Seorang pria berdiri di tengah aula kampus dengan melebarkan kedua tangan yang memegang kendali alat panahan. Dengan seragam jersey putihnya, ia melepaskan anak panah menuju sasaran yang menancap tepat di lingkaran warna kuning dengan tulisan angka 9. Belum sempurna memang, tapi aku rasa ia sudah cukup puas dengan tembakannya barusan.
Ketika hendak melepaskan anak panah kedua, aku membuatnya sadar bahwa ada orang lain juga di sini.
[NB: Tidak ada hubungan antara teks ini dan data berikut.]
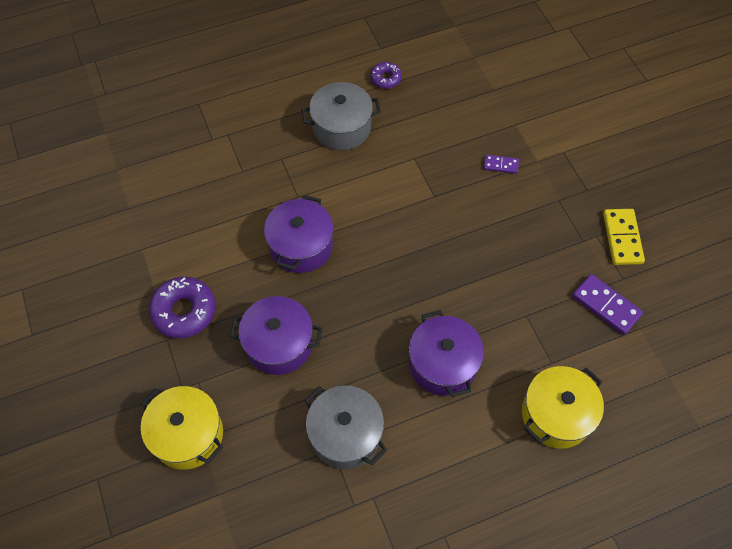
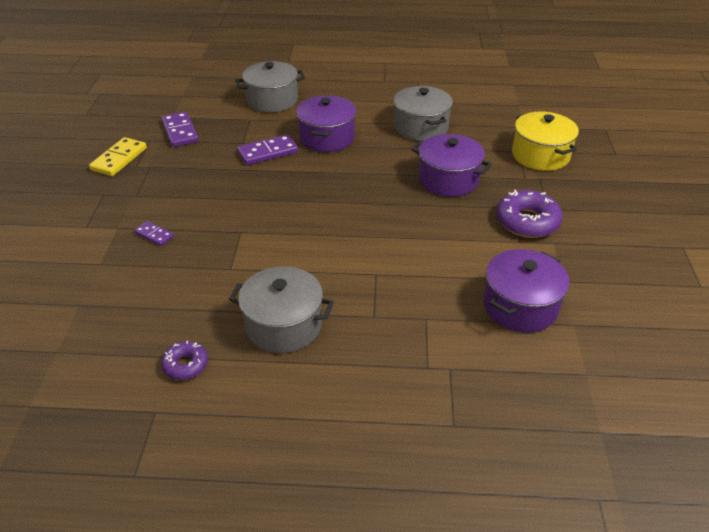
camera: 155 degrees left, 20 degrees down
(301, 246) = (395, 234): purple pot -> purple pot (520, 306)
(488, 311) = (268, 152): none -> purple domino
(556, 414) = (272, 100): yellow pot -> grey pot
Kedua tangan yang kutepuk pelan membuat laki-laki muda itu menunda tembakan selanjutnya, lalu membalikkan badan hingga kami saling tatap meski dengan jarak yang cukup jauh.
"Kemampuan seorang atlet panahan kampus memang tak pernah bisa diragukan," kataku memulai pembicaraan.
Ia menatapku curiga masih dengan alat panah yang digenggamnya. Mungkin dia pikir penyelidikan dua hari lalu adalah awal dan akhir pertemuan kami. Tanpa disadari bahwa kesaksiannya, juga bukti dari Divisi Kejahatan Kepolisian, telah memutuskan secara final bahwa laki-laki berusia 20 tahunan ini adalah pelaku atas terjadinya kasus pembunuhan pelatihnya sendiri.
Rahmanto, 42 tahun, ditemukan tewas di lapangan dengan anak panah yang menancap tepat di bagian dada. Waktu perkiran kematiannya sekitar jam 7 malam, tepat ketika 10 anak didiknya menyelesaikan agenda latihan memanah untuk persiapan kompetisi antar kampus.
"Setengah jam yang lalu saya dapat kabar kalau data ponsel Pak Rahman yang dihancurkan pelaku ternyata masih bisa diselamatkan. Dan tebak, apa yang kami temukan di sana?"
Laki-laki itu tidak bisa menyembunyikan rasa kagetnya. Sempat panik, namun beberapa detik kemudian kembali bersikap dingin seolah tak terjadi apa-apa.
Dia kembali memasang kuda-kuda dengan alat panah besar yang kini diarahkan tepat dihadapanku. Aku membalas dengan senyum simpul meski tahu bahwa sasaran panahnya kali ini adalah aku, sebagaimana yang dia lakukan terhadap korban waktu itu.
"Maaf, Detektif, seharusnya Anda tidak perlu ikut campur di kasus ini," ucapnya sebelum melepaskan anak panah.